[GIVEN PASSAGE]
· · · ·
Personal information
- Full name: Mohamad Zaquan Adha bin Abd. Radzak
- Date of birth: 3 August 1987 (age 38)
- Place of birth: Seremban, Negeri Sembilan, Malaysia
- Height: 1.76 m (5 ft 9+1⁄2 in)
- Position: Forward

Youth career
- 2001–2003: Bukit Jalil Sports School
- 2004–2005: Negeri Sembilan U-19

Senior career*
- Years: Team / Apps / (Gls)
- 2005–2011: Negeri Sembilan / ? / (29)
- 2012: ATM / 20 / (3)
- 2013: Johor Darul Ta'zim / 5 / (0)
- 2014–2016: Johor Darul Ta'zim II / 47 / (12)
- 2017: Perak / 21 / (2)
- 2018: Kuala Lumpur / 14 / (2)
- 2019–2020: Kedah / 28 / (2)
- 2021–2023: Negeri Sembilan / 43 / (9)

International career^{‡}
- 2004–2006: Malaysia U-20
- 2007–2010: Malaysia U-23 / 26 / (7)
- 2007–2019: Malaysia / 49 / (12)

Medal record

Malaysia U23

Malaysia U18

= Zaquan Adha =

Malaysian footballer (born 1987)

Mohamad Zaquan Adha bin Abd. Radzak (born 3 August 1987) is a Malaysian former professional footballer who played as a forward.

==Personal life==
He is the younger of a set of twins; his brother Aidil Zafuan is also a footballer.

==Club career==

===Negeri Sembilan FA===
Zaquan started representing the Negeri Sembilan FA football team in the 2004 SUKMA Games. He with his twin brother won the gold medal in the 2004 SUKMA Games football competition. In the 2005–06 season, he and his brother were promoted into the senior team, and Negeri Sembilan also won their first Malaysia Super League title.

His contract with Negeri Sembilan was scheduled to end at the end of the 2008 season. Zaquan and his brother had been attracting interest from several Slovak top league clubs. He had confirmed that he and his brother would sign a contract with an unnamed Slovak Corgoň Liga team after the 2008 AFF Suzuki Cup. However, he and Aidil remained with Negeri Sembilan.

===Malaysian Armed Forces===
In December 2011, it was announced that Zaquan signed a contract with the Malaysia Premier League team, Malaysian Armed Forces FA. He has helped the club win the 2012 Malaysia Premier League title and reach the 2012 Malaysia Cup final before losing to Kelantan 3–2.

===Johor Darul Ta'zim===
For the 2013 season, Zaquan joined the rebranded club Johor Darul Ta'zim F.C. along with his twin brother. He suffered an ACL injury on April and left out for the rest of the season.

On 9 November 2013, it was announced that Zaquan was demoted to Johor Darul Ta'zim II in the Malaysia Premier League after one season playing for Johor Darul Ta'zim.

===Perak TBG===
On 21 December 2016, Zaquan signed a one-year contract with Malaysia Super League club Perak. He scored his first goal for his new club in a 2–2 draw against Felda United. He then converted a penalty against Selangor FA in a 1–0 victory against the Red Giants.

===Kuala Lumpur===
On 5 December 2017, Zaquan signed a contract with newly promoted side Kuala Lumpur. He made his debut and scored his first goal for the club in a dramatic 4–3 victory against Kedah FA. He scored his second goal for the club in a dramatic Klang Valley Derby during the 2018 Malaysia FA Cup quarter finals. Despite KL winning 3–0, they eventually lost on penalties (8–7).
· · · ·
[TASKS TO COMPLETE]
A: According to the Zaquan Adha article, which team beat the Malaysian Armed Forces in the 2012 Malaysia Cup final, and by what score?
B: Why did Zaquan play no further part in his first season with Johor Darul Ta'zim, according to the Zaquan Adha article?
C: From the Zaquan Adha article, extract the part that opens with the words containing "Malaysia U18" and closes with "as a forward.".
· · · ·
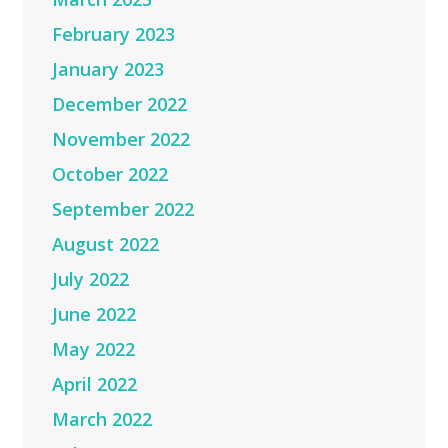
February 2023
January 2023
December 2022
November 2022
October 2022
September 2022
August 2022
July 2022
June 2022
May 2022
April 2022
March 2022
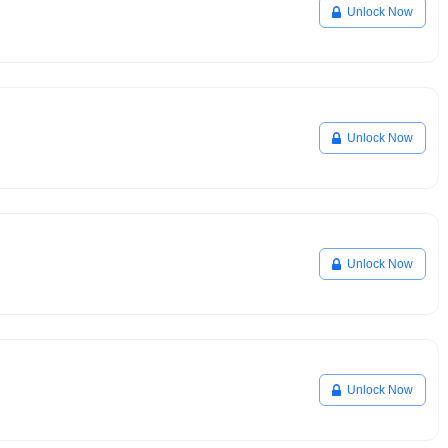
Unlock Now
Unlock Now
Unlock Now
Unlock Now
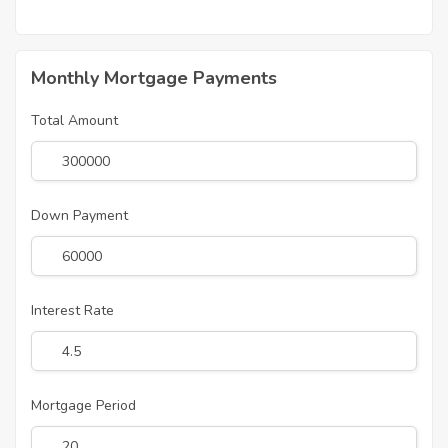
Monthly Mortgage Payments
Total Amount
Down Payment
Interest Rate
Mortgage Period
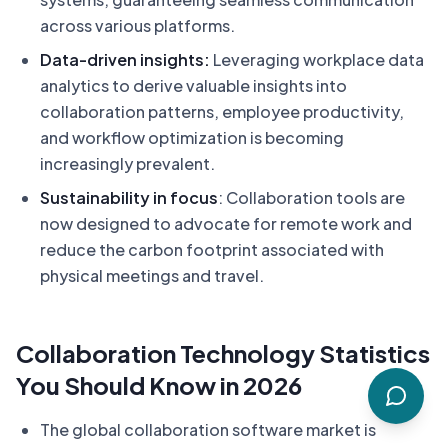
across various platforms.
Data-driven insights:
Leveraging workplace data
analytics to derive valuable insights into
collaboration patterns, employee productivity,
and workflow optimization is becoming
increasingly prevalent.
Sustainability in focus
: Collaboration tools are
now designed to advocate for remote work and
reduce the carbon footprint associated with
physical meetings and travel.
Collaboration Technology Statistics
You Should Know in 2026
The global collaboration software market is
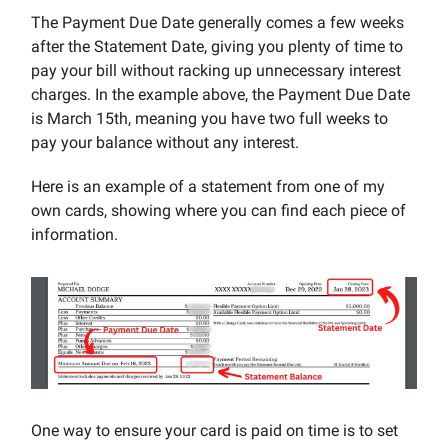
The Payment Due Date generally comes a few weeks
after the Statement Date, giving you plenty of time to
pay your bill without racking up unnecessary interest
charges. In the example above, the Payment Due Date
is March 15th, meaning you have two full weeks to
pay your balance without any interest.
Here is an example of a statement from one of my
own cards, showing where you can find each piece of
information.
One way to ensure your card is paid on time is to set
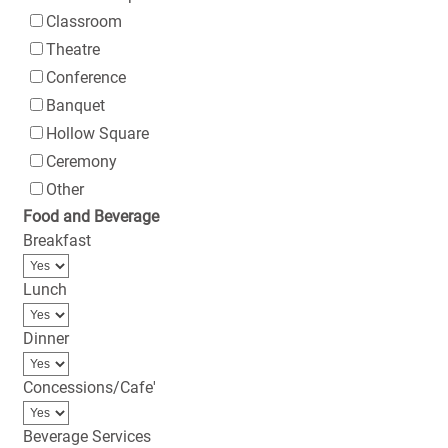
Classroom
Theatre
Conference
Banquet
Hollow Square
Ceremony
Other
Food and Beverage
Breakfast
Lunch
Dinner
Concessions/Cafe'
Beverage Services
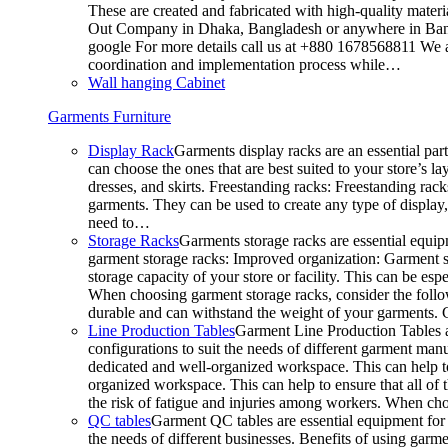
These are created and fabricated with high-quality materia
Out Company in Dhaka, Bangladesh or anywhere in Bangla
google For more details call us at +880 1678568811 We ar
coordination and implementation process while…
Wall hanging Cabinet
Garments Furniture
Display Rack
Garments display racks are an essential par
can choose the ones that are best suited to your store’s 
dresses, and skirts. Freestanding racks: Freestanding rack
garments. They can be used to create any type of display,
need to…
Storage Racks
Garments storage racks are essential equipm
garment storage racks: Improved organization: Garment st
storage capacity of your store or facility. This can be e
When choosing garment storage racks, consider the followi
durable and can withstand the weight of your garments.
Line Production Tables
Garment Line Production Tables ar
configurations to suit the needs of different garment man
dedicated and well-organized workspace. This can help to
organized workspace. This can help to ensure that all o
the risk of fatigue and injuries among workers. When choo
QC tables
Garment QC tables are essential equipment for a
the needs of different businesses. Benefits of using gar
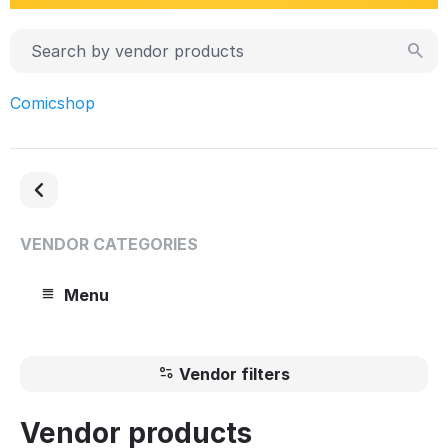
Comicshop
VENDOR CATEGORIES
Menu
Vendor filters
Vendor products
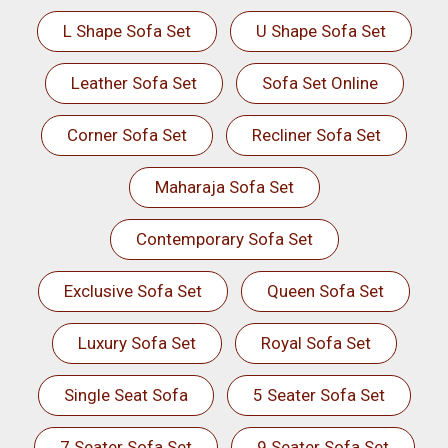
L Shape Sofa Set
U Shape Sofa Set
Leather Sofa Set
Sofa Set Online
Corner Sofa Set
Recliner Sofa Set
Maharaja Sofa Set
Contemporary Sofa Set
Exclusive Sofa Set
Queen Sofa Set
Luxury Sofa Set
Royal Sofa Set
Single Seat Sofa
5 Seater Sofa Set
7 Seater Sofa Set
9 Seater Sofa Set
· · · ·
[WRITTEN RESPONSES]
A: Kelantan, 3–2.

B: He suffered an ACL injury in April of the 2013 season. As a result, he was left out for the rest of that season.

C:
Malaysia U18

= Zaquan Adha =

Malaysian footballer (born 1987)

Mohamad Zaquan Adha bin Abd. Radzak (born 3 August 1987) is a Malaysian former professional footballer who played as a forward.